The RUNSTATS utility collects statistical information that is used by the optimizer to generate access paths. Additionally, these statistics can be analyzed to determine when a REORG should be run. When RUNSTATS is run for a catalog table space, the statistics about that system catalog table space are gathered and then stored the DB2 Catalog tables themselves!
------------------------------
#2: REORG the DB2 Catalog
|
To determine when to reorganize the system catalog, DBAs can use the same basic indicators used to determine whether application table spaces should be reorganized:
COLUMN | CATALOG TABLE | OBJECT | IMPACT |
NEAROFFPOS | SYSIBM.SYSINDEXPART | TABLE SPACE | + |
FAROFFPOS | SYSIBM.SYSINDEXPART | TABLE SPACE | ++++ |
CLUSTERRATIO | SYSIBM.SYSINDEXES | INDEX | - - - - - |
NEARINDREF | SYSIBM.SYSTABLEPART | INDEX | + |
FARINDREF | SYSIBM.SYSTABLEPART | INDEX | ++++ |
LEAFDIST | SYSIBM.SYSINDEXPART | INDEX | +++ |
The column and table name where the statistic can be found is given in the first two columns of the chart. The third column indicates whether the statistic is applicable for a table space or an index. The fourth column gives an indication of the impact of the statistic. A plus (+) sign indicates that you should REORG more frequently as the value in that column gets larger. A minus (-) sign indicates that you should REORG more frequently as the value gets smaller. As the number of "+" or "-" signs increases, the need to REORG becomes more urgent.
For the SYSDBASE, SYSVIEWS and SYSPLAN catalog table spaces, the value for the FAROFFPOS and NEAROFFPOS columns of SYSINDEXPART can be higher than for other table spaces before they need to be reorganized.
------------------------------
(usually) #3: More Catalog REORG Scenarios
|
Consider catalog and directory reorganization in the following situations:
- To reclaim space and size table spaces appropriately when DB2 catalog and directory data sets are not using a significant portion of their allocated disk space (PRIQTY).
- When it is necessary to move the DB2 catalog and directory to a different device.
- When the DB2 catalog and directory data sets contain a large number of secondary extents.
When reorganizing the DB2 Catalog (DSNDB06) and DB2 Directory (DSNDB01) table spaces the following options can not be used:
- The UNLOAD ONLY option is not permitted.

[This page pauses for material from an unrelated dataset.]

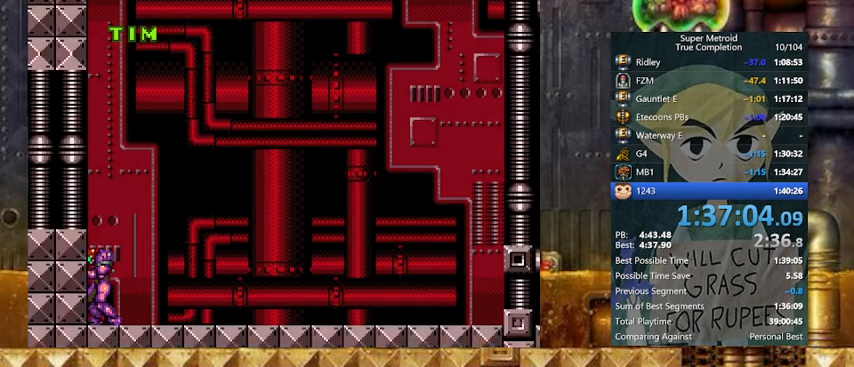
Gameplay with a controller (Nintendo layout); each line is a JSON object with the inputs held at the frame after it. "events" lists button and stick changes between this image and that frame as [ms after this image, input, new state], when the widget could be followed in between. Not read: L3 R3.
{"buttons": ["Y", "L1", "DPAD_LEFT"], "events": []}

- The LOG YES option is not permitted as image copies are explicitly required following a DB2 Catalog and/or DB2 Directory reorganization.

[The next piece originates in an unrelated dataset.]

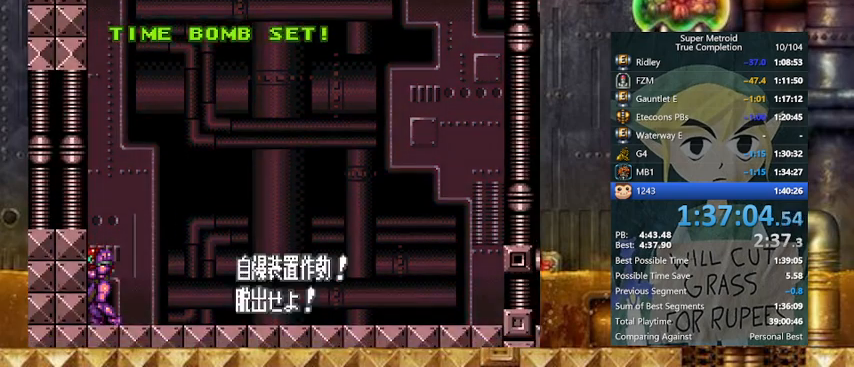
{"buttons": ["B", "Y", "L1", "DPAD_LEFT"], "events": [[367, "B", "down"]]}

Also, the reorganization of two specific table spaces are treated differently than any other in the manner in which the are tracked by DB2. DB2 records the reorganization of the DSNSB06.SYSCOPY and DSNDB01.DBD01 table spaces in the log instead of SYSCOPY.
------------------------------
#4: Catalog REORG Gotchas
|
The following table spaces are those that the REORG utility processes as it would any other table space:
DSNSB06.SYSCOPY, DSNSB06.SYSGPAUT, DSNSB06.SYSPKAGE,
DSNSB06.SYSSTATS, DSNSB06.SYSSTR, DSNSB06.SYSUSER,
DSNSB01.SCT02, DSNSB01.SPT01
The third, and final grouping of table spaces, must be processed differently than other table spaces. These six table spaces require special "handling and care" because they have a different internal configuration than other table spaces.
DSNDB06.SYSDBASE, DSNDB06.SYSDBAUT, DSNDB06.SYSGROUP,
DSNDB06.SYSPLAN, DSNDB06.SYSVIEWS, DSNDB01.DBD01
These table spaces contain internal links. Links are internal pointers that tie the information in their tables together hierarchically. A link can be thought of as a type of parent-child relationship that. Due to these links, the BUILD and SORT phases of the REORG utility are not execute. A different calculation is required for the size of the unload data set used by REORG.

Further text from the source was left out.